● **To do**
Beginning with the opening line of the entries, return every line through the one containing "in Europe -->", both included, and nothing else. Omit pictures.

● **Records for processing**
::::::::::
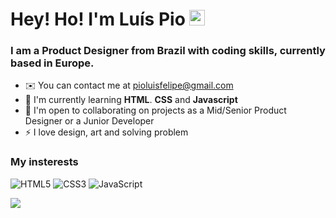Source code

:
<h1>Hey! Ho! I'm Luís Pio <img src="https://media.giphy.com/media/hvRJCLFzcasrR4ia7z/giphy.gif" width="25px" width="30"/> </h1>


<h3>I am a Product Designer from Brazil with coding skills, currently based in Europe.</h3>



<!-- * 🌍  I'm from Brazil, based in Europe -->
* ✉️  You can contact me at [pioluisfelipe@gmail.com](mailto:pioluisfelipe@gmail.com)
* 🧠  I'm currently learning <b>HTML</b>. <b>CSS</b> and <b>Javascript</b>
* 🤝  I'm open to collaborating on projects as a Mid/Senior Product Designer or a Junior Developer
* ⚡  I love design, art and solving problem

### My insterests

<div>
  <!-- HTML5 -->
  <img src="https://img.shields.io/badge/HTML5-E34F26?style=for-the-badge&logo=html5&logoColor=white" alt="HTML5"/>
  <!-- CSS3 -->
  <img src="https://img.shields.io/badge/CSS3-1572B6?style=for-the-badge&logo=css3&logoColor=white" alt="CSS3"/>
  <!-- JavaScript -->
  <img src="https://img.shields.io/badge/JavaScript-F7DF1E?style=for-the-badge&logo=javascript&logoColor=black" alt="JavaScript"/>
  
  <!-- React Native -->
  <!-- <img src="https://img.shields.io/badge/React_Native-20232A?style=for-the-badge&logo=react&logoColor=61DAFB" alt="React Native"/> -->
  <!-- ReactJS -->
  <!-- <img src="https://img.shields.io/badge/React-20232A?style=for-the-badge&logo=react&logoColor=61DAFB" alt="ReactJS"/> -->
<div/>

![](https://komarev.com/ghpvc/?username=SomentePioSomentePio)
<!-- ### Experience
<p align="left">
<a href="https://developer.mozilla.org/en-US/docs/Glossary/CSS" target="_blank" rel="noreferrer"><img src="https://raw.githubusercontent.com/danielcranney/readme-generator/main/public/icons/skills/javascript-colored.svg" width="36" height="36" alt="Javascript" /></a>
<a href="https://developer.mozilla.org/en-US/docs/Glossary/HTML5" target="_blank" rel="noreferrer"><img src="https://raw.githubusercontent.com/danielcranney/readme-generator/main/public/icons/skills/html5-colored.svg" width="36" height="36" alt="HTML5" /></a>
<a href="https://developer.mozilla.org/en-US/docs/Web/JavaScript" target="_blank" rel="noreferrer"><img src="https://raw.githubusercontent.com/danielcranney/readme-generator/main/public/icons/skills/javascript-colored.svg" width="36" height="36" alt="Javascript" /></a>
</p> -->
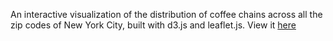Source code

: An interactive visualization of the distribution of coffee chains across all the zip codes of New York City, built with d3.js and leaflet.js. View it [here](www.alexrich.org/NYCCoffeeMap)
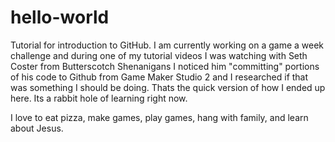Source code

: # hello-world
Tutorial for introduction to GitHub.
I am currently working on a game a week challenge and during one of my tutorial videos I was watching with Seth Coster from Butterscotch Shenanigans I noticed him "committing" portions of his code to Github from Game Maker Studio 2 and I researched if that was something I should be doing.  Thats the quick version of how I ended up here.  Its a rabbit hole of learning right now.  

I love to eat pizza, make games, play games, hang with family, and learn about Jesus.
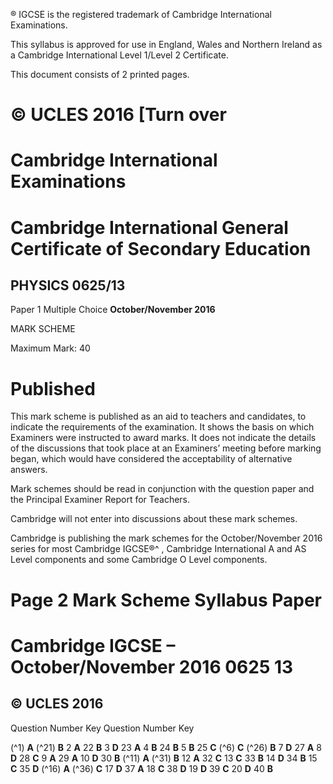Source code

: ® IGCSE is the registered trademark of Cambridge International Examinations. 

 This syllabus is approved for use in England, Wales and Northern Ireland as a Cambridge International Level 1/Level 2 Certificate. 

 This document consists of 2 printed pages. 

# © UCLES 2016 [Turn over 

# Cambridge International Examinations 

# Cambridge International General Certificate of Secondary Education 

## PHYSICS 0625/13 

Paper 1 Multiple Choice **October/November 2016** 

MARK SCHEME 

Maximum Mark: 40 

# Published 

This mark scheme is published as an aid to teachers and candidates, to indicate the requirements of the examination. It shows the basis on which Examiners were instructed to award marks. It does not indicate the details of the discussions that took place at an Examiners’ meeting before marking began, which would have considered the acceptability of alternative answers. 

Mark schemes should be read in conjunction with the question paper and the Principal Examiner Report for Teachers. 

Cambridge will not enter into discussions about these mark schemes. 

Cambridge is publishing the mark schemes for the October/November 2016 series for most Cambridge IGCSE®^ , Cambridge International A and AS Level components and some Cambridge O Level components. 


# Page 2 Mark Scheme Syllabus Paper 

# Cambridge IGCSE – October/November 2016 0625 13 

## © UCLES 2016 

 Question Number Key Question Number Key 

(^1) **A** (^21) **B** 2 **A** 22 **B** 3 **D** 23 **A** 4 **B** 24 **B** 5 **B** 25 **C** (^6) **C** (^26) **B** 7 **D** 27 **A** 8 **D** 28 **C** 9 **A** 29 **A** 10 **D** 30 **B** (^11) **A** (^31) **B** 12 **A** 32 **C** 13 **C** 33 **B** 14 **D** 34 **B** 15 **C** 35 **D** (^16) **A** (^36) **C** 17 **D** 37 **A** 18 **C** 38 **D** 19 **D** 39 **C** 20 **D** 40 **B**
::::::::::
● **Output for this task**
Source code

:
<h1>Hey! Ho! I'm Luís Pio <img src="https://media.giphy.com/media/hvRJCLFzcasrR4ia7z/giphy.gif" width="25px" width="30"/> </h1>


<h3>I am a Product Designer from Brazil with coding skills, currently based in Europe.</h3>



<!-- * 🌍  I'm from Brazil, based in Europe -->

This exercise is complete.